Wow! Does this mean simply that young people are cynical when it comes to customer-created ads, and old folks just plain gullible? Is it all just about age? I don't think so. I've seen at least 20 different "consumer-generated" ad implementations over the last year or so, and only a minority of them pulled it off. Most looked like they were the results of patchwork compromises entered into around a big conference table.

I think that the disparity of reactions between young and old consumers is much more about execution than it is about age. We have all seen too many contrived "consumer-generated" ad campaigns, where there were almost no true "consumers" involved, and most of the submissions came from the agency themselves or their free-lancers. Or, where Web tools were offered to consumers to create "cool" mash-up ads by mixing images and music and taglines, but they were only given two songs, three backgrounds, and four images to work with. And, once they had submitted their ads, it took three days for them to be posted.
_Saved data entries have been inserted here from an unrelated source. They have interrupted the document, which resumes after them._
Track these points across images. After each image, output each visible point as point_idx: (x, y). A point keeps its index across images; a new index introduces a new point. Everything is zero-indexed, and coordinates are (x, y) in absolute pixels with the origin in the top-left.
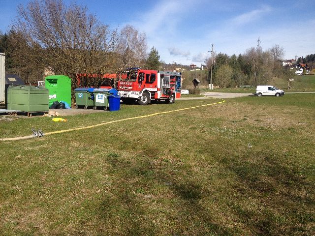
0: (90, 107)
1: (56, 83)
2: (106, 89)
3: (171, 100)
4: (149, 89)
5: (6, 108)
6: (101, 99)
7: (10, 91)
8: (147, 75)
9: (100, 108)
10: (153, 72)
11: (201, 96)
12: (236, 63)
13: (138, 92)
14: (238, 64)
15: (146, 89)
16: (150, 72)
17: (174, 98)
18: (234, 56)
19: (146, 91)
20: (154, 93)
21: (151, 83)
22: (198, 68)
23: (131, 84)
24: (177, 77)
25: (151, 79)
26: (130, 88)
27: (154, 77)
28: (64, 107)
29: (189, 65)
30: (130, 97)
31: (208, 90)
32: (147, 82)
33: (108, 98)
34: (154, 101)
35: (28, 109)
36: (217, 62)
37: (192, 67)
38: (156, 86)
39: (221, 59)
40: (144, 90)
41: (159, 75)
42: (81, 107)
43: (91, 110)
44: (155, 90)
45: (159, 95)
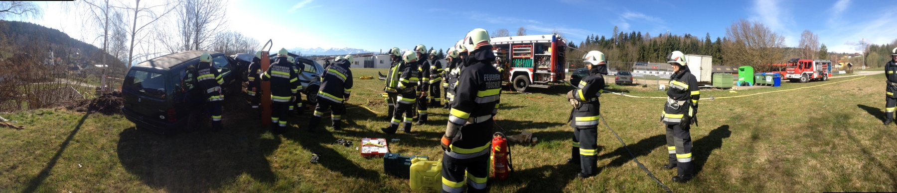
0: (764, 85)
1: (744, 71)
2: (772, 73)
3: (825, 79)
4: (807, 72)
5: (712, 85)
6: (769, 80)
7: (714, 75)
8: (806, 63)
9: (769, 85)
10: (810, 61)
11: (854, 74)
12: (885, 50)
13: (799, 75)
14: (886, 51)
15: (805, 72)
16: (807, 61)
17: (827, 77)
18: (883, 45)
19: (805, 73)
20: (811, 75)
21: (808, 68)
22: (860, 55)
23: (794, 69)
24: (828, 63)
25: (809, 65)
26: (793, 72)
27: (810, 64)
28: (748, 85)
29: (854, 53)
30: (793, 77)
31: (861, 70)
32: (805, 68)
33: (773, 78)
34: (813, 80)
35: (721, 86)
36: (871, 50)
37: (856, 54)
38: (812, 70)
39: (874, 48)
40: (803, 73)
41: (814, 63)
42: (759, 84)
43: (764, 87)
44: (812, 72)
45: (816, 76)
This "consumer-generated" approach may have fooled the client, and apparently is fooling folks who only read their e-mail once it has been printed out, but doesn't fool the under-25 crowd, the "Net natives."

To me, what this research says is that the concept and strategy of using consumer-created advertising to get closer to consumers can work, but many of today's techniques and tools to make that happen don't work. Instead of providing creative consumers with all of the options necessary to let their imaginations run free, we are walling them into boxes. The result is CGM ads that turn off younger consumers who know fake "authenticity" when they see it.